**DIRECTIVE**: Reproduce the material below without any changes, everything from the line containing "select your *Subaccount*" down to the line containing "### Configure Entitlements", with both of those lines included.

[Collected data]
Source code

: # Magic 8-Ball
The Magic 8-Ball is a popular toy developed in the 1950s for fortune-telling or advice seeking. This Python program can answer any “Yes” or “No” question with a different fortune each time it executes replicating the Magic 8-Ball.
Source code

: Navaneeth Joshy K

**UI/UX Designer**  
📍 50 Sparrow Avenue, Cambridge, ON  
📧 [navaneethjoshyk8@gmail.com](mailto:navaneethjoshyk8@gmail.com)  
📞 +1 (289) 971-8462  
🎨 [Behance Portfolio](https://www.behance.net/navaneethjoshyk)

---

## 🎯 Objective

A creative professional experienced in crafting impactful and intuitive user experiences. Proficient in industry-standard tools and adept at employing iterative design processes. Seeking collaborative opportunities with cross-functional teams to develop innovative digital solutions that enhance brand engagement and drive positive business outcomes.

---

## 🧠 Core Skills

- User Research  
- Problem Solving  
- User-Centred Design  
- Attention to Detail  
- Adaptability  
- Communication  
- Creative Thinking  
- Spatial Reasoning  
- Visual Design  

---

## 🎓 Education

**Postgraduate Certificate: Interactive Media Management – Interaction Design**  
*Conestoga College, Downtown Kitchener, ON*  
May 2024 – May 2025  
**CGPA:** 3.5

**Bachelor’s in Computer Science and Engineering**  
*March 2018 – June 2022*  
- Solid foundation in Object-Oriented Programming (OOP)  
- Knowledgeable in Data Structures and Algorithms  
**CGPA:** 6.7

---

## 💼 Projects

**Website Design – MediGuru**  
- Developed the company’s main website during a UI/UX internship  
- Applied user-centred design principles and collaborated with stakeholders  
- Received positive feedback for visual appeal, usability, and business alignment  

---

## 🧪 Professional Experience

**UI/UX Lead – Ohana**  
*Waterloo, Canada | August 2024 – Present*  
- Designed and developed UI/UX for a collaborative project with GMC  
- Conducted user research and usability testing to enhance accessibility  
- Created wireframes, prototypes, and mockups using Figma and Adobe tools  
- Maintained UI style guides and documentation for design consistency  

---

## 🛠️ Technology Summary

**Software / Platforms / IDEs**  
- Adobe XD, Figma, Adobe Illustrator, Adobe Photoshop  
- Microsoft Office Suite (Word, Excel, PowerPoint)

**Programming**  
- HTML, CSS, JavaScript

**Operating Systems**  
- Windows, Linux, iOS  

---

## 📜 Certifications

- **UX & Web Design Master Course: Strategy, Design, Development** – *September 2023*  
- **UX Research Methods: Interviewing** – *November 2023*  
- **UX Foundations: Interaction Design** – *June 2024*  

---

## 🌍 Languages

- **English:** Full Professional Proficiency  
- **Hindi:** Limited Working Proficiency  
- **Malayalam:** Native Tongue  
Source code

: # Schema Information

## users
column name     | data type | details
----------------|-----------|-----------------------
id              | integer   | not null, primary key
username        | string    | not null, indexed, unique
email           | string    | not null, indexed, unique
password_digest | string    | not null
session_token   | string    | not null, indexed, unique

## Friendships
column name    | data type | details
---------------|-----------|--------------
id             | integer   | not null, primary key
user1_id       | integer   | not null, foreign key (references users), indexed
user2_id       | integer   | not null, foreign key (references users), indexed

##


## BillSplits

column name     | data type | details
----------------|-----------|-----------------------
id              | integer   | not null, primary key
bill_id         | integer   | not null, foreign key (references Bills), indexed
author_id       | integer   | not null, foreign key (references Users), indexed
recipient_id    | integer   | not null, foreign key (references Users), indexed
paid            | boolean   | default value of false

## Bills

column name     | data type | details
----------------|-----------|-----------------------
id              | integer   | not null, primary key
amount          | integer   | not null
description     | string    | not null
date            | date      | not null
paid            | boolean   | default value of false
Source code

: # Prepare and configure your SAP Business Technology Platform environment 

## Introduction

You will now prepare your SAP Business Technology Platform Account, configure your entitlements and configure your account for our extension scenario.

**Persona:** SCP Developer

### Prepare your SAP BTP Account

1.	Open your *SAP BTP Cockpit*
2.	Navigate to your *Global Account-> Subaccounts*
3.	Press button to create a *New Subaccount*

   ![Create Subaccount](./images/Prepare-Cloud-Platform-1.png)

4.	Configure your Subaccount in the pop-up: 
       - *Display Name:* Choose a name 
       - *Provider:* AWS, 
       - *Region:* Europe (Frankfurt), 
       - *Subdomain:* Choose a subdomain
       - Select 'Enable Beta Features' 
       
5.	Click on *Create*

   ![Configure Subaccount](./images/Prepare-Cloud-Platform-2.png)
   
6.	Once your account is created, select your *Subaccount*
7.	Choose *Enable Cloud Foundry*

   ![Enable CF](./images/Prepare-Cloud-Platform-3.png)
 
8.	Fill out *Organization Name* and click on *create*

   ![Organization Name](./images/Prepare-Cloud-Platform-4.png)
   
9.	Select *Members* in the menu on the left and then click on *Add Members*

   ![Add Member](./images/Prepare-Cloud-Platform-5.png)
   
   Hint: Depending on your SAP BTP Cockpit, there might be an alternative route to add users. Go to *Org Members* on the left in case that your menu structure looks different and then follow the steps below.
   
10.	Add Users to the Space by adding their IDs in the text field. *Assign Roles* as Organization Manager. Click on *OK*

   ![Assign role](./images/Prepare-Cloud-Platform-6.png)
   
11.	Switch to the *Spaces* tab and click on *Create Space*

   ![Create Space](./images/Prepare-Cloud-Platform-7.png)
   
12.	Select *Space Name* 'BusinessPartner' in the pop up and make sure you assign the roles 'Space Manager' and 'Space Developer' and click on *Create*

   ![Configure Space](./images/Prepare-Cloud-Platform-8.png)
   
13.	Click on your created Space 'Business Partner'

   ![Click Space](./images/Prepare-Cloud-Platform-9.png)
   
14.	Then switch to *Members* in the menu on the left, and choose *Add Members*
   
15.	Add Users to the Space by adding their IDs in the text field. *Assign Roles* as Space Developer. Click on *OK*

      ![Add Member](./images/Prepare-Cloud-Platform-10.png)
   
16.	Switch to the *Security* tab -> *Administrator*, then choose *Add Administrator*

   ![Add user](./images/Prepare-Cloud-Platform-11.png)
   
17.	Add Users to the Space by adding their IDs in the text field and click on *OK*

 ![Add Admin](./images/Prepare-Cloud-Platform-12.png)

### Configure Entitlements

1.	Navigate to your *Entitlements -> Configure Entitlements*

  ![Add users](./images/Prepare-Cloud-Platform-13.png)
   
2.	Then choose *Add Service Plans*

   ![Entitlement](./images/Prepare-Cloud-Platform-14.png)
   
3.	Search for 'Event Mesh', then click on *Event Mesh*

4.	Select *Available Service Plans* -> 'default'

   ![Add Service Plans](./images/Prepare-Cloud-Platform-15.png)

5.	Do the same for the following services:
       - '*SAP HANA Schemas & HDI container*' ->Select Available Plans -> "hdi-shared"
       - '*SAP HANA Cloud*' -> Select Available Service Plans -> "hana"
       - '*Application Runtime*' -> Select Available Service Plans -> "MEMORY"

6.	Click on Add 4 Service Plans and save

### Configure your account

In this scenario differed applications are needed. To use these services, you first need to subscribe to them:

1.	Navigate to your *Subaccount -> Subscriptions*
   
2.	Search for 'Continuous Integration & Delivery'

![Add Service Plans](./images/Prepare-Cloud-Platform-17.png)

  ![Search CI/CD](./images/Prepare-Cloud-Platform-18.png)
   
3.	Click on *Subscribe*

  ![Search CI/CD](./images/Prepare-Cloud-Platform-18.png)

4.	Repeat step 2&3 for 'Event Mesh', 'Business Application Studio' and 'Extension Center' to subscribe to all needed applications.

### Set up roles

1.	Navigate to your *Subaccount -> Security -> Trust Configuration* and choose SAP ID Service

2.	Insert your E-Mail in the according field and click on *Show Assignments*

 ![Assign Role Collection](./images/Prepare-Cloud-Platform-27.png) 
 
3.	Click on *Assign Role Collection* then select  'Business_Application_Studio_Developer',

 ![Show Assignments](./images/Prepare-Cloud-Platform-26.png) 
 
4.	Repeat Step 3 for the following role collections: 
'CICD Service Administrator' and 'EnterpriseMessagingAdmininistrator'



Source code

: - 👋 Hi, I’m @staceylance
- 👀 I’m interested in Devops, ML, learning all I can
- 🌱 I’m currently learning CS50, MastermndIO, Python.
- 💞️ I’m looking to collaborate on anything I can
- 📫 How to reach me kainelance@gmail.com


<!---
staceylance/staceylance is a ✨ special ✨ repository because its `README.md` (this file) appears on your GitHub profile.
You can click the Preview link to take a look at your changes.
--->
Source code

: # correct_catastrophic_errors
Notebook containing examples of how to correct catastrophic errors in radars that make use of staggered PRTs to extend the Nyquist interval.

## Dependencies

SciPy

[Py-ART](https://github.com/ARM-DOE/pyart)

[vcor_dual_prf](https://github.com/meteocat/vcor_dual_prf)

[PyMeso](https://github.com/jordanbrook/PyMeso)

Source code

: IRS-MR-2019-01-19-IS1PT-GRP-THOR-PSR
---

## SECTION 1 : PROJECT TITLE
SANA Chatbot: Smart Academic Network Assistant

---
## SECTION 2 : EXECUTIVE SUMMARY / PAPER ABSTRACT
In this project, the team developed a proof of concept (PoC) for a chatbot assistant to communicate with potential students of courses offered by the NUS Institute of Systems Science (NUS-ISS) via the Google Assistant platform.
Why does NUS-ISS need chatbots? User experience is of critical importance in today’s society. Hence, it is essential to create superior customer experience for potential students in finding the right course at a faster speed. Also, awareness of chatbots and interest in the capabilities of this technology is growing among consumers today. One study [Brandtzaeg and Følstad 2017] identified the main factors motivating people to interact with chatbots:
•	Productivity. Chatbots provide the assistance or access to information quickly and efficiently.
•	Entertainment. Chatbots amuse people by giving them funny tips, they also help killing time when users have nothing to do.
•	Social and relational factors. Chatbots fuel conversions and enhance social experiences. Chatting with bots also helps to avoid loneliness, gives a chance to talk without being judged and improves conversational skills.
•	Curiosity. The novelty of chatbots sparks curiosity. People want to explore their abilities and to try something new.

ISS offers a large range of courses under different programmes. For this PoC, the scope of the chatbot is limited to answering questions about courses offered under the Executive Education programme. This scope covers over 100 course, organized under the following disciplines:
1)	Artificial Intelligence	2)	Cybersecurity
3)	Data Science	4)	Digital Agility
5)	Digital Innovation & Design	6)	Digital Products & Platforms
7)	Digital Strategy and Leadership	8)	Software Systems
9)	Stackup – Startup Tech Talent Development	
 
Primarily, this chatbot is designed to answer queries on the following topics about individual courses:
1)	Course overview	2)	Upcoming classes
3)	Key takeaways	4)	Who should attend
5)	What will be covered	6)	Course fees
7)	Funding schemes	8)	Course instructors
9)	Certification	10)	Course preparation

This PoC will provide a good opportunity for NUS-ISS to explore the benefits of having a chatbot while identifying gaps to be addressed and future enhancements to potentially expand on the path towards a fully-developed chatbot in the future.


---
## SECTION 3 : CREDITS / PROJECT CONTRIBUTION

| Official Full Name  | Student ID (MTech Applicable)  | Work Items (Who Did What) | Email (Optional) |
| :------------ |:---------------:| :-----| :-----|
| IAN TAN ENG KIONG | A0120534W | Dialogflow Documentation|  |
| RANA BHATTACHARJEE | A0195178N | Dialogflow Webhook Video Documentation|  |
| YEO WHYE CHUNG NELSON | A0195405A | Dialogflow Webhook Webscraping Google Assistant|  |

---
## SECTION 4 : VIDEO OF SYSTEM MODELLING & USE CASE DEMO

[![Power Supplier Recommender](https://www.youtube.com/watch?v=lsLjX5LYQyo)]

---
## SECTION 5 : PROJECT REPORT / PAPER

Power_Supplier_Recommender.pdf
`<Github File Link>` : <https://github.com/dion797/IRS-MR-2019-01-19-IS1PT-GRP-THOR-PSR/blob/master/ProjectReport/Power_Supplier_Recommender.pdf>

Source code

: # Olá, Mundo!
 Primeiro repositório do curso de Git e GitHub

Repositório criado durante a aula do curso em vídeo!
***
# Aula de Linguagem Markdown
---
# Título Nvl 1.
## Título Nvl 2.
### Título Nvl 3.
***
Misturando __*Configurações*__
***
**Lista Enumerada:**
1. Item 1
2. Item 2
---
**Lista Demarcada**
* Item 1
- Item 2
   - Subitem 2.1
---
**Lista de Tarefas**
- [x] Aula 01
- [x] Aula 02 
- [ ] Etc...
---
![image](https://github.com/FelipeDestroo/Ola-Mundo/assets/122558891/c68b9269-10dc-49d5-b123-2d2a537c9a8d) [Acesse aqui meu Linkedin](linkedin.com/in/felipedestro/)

**REPLY**:
6.	Once your account is created, select your *Subaccount*
7.	Choose *Enable Cloud Foundry*

   ![Enable CF](./images/Prepare-Cloud-Platform-3.png)
 
8.	Fill out *Organization Name* and click on *create*

   ![Organization Name](./images/Prepare-Cloud-Platform-4.png)
   
9.	Select *Members* in the menu on the left and then click on *Add Members*

   ![Add Member](./images/Prepare-Cloud-Platform-5.png)
   
   Hint: Depending on your SAP BTP Cockpit, there might be an alternative route to add users. Go to *Org Members* on the left in case that your menu structure looks different and then follow the steps below.
   
10.	Add Users to the Space by adding their IDs in the text field. *Assign Roles* as Organization Manager. Click on *OK*

   ![Assign role](./images/Prepare-Cloud-Platform-6.png)
   
11.	Switch to the *Spaces* tab and click on *Create Space*

   ![Create Space](./images/Prepare-Cloud-Platform-7.png)
   
12.	Select *Space Name* 'BusinessPartner' in the pop up and make sure you assign the roles 'Space Manager' and 'Space Developer' and click on *Create*

   ![Configure Space](./images/Prepare-Cloud-Platform-8.png)
   
13.	Click on your created Space 'Business Partner'

   ![Click Space](./images/Prepare-Cloud-Platform-9.png)
   
14.	Then switch to *Members* in the menu on the left, and choose *Add Members*
   
15.	Add Users to the Space by adding their IDs in the text field. *Assign Roles* as Space Developer. Click on *OK*

      ![Add Member](./images/Prepare-Cloud-Platform-10.png)
   
16.	Switch to the *Security* tab -> *Administrator*, then choose *Add Administrator*

   ![Add user](./images/Prepare-Cloud-Platform-11.png)
   
17.	Add Users to the Space by adding their IDs in the text field and click on *OK*

 ![Add Admin](./images/Prepare-Cloud-Platform-12.png)

### Configure Entitlements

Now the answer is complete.